According to Busia Sugar Industry Ltd administrator Omar Dhadho the factory is expected to create over 500 jobs directly and hundreds others indirectly.
“The new factory, which will be operational in a year’s time, is expected to reduce transport costs to farmers and help improve infrastructure,” he said. He added that the factory, which will be built on a 10-acre piece of land, is expected to crush 3,000 tons of cane on a daily basis.
Additionally Dhadho said 4,000 cane farmers have been contracted on 8,000 acres. He was accompanied by the firm’s agriculture officer, Hassan Atudo and county chief of staff Robert Papa,
He said they are targeting 30,000 farmers with an estimated acreage of 67,000 under cane in the entire county. This will therefore see them realize their dream.
Last year two farmers from Kakamega County moved to court to block the construction of a sugar factory in Busia arguing that the law prohibits another factory from being built just within a radius of 40km.
Busia Sugar Industry Ltd now joins the league of Mumias, Nzoia, West Kenya and Butali sugar companies in the fight for the region’s market and battle to control cane farmers.Mumias Sugar has the highest crushing capacity at 8,000 tons of cane per day.

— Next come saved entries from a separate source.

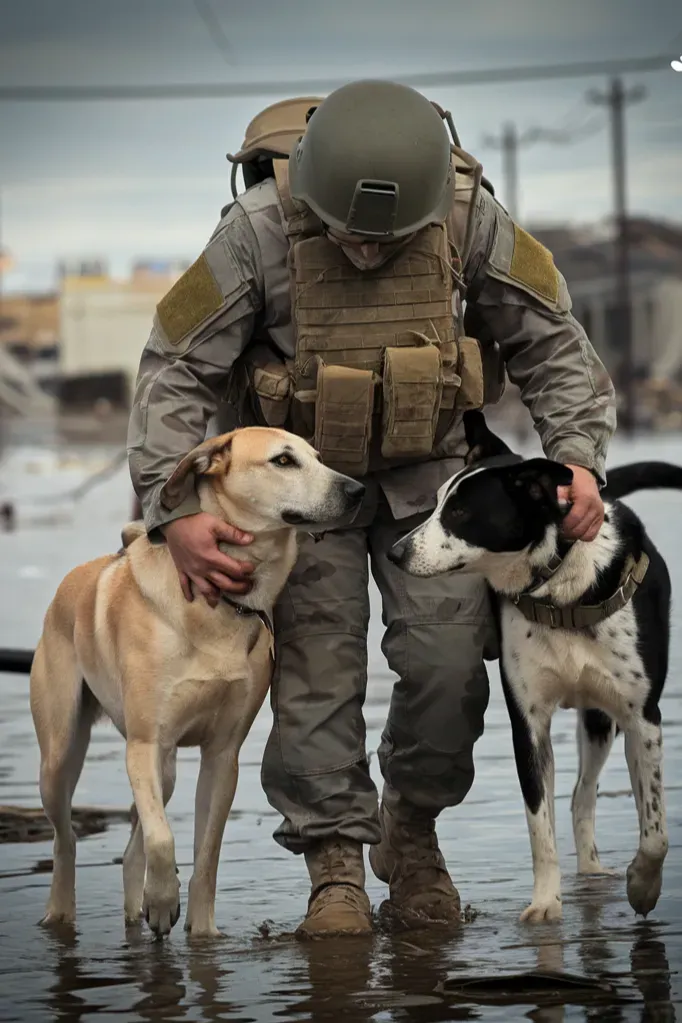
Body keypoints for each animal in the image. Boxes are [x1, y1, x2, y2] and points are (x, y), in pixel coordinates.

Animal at [29, 427, 366, 937]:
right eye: (283, 461)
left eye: (318, 457)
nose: (357, 490)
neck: (221, 606)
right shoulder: (144, 745)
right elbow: (163, 838)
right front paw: (164, 901)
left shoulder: (222, 756)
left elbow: (205, 854)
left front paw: (201, 932)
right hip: (61, 756)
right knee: (65, 839)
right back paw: (61, 914)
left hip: (165, 771)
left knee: (132, 844)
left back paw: (137, 912)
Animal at [388, 409, 682, 928]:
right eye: (436, 502)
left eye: (460, 513)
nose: (395, 552)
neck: (558, 588)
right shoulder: (528, 727)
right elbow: (539, 827)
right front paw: (546, 903)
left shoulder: (642, 719)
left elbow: (656, 831)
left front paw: (643, 887)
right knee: (578, 798)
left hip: (603, 720)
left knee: (585, 795)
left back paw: (599, 873)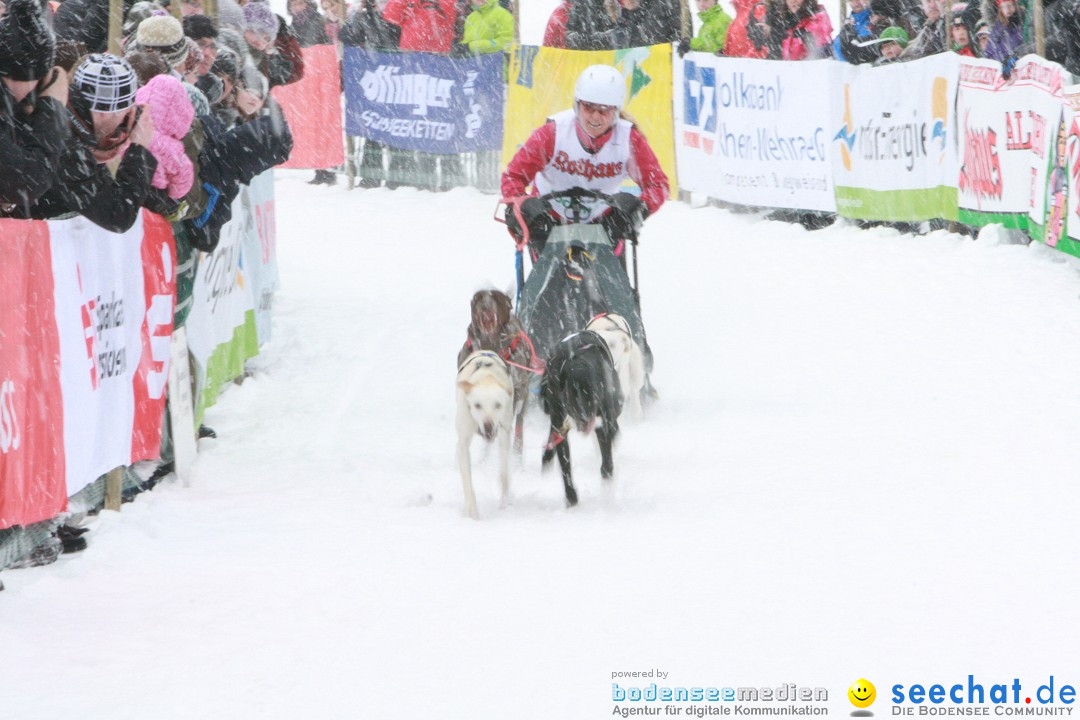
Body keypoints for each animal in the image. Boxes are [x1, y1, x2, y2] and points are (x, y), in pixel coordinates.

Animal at [455, 349, 514, 518]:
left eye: (497, 405)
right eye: (477, 405)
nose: (488, 426)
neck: (486, 377)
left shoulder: (504, 430)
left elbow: (504, 473)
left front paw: (505, 501)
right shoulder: (463, 441)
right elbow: (467, 481)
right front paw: (472, 512)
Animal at [540, 330, 626, 505]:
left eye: (590, 397)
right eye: (571, 399)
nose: (584, 420)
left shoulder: (602, 419)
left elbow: (607, 461)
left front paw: (607, 488)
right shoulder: (560, 420)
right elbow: (565, 463)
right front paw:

West Kenya crashes 3,500 tons per day. Nzoia is third with 3,000 tons while Butali has a daily crushing capacity of 1,550 tons.
Butali Sugar Company is putting up a power generation plant that will add 12 megawatts of electricity to the national grid.
This is likely to make Butali Sugar Company as the second sugar factory after Mumias to generate electricity besides making sugar.
Mumias Sugar has diversified its production to produce ethanol, electricity and water to cushion itself from the lifting of Comesa safeguards.
In 1993 the Kenyan Government signed the Comesa treaty putting into play free trade among member countries. However this saw the opening of a floodgate of imported sugar that later affected local sales of all sugar companies.